The council said the aim of the inspection was “to ensure that the district’s fleet of taxis and private hire vehicles are safe, suitable and roadworthy and maintained to an acceptable standard”.
Over the two days, police officers and council licensing officers worked alongside representatives from DVSA and HMRC’s road fuel testing unit to check 160 vehicles which had been signposted to the test site by the police and taxi operators. “The majority of defects were in relation to fire extinguishers and first aid kits.The items were either insufficient, out of date or not fit for purpose. A handful of vehicles were required to be fully valeted, and a small number had more serious defects including bald tyres, faulty doors, illegally tinted windows and mechanical faults. However, taxi drivers have said the checks were unfair and that not all were tested in the same way. One said not all vehicles were checked for fire extinguishers and first aid kits.
“Some still have so-called “out of date” extinguishers and first aid kits in the vehicles,” one driver said. “Not only that, most of us as drivers, which is our job title, are not trained up to use this equipment correctly!” One driver said many of the cars had passed their MOTs, which are carried out at the council’s own testing station, in the days and weeks leading up to the spot checks. One said: “My first aid kit got cleared 23 hours before that spot check yet failed the day after, the council couldn’t tell me why. If standards were the same across the board then this wouldn’t be happening. “One car got pulled because of a dodgy handbrake yet this handbrake had been tested and cleared two weeks before that spot check...again, why are standards different?”
Another driver said he had taken his vehicle for its compulsory six-monthly test at the city council’s maintenance unit just 10 days before the spot checks, with no issues found, yet was later issued with a defect notice. “After speaking to quite a few drivers after the checks, it seems not all vehicles were checked the same way as others,” he said. “If the council continue to make these checks, at least do each vehicle the same.”
A council spokesman said: “The council’s unannounced one-off taxi inspection is not intended to replicate the rigorous taxi MOT test carried out by our Vehicle Maintenance Unit at White Lund which is to ensure vehicles travelling significant miles each week for the purpose of transporting members of the public are safe and mechanically roadworthy. “These MOTs are undertaken either yearly or six or four monthly dependant on the age of the vehicle.
The main focus of the annual taxi inspection carried out by the council’s licensing enforcement team is to investigate taxi type compliance, including the enforcing of conditions of licence.
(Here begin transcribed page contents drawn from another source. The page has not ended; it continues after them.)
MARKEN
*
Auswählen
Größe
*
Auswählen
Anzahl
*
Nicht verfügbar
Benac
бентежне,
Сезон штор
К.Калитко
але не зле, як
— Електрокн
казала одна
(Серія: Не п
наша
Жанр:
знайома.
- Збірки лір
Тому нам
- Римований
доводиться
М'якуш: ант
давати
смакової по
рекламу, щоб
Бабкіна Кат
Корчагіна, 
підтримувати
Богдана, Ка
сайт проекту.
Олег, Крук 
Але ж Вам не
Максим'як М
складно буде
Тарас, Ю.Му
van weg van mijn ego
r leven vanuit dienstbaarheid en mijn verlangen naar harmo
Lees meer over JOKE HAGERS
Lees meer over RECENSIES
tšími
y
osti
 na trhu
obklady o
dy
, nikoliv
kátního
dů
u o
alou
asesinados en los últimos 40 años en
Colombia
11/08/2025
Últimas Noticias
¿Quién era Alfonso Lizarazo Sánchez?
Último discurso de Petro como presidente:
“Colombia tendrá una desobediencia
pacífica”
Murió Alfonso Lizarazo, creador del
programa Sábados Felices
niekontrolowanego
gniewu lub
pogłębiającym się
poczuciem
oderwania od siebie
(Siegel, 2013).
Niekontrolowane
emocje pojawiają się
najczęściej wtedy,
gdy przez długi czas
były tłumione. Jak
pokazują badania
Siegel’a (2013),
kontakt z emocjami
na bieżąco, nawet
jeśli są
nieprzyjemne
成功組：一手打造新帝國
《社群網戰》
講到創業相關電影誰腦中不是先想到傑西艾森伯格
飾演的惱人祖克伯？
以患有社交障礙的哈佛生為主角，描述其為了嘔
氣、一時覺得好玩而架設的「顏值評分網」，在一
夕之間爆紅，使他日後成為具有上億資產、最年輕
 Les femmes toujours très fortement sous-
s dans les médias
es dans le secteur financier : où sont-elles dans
“As part of the conditions of licence, all licensed vehicles are required to fulfil strict criteria in relation to safety equipment. “This includes the availability and positioning of a suitable and efficient fire extinguisher and first aid kit containing appropriate first aid dressings and appliances (to comply with Health and Safety (First Aid) Regs 1981), and the driver’s ability to use it. “Since the inspection took place, all suspensions have been lifted and out of the 86 defect notices issued only 10 remain.
“It should be noted that in either case, Licensing Enforcement Officers and the council’s MOT testing station can only inspect the vehicle in the condition it was presented on the day.”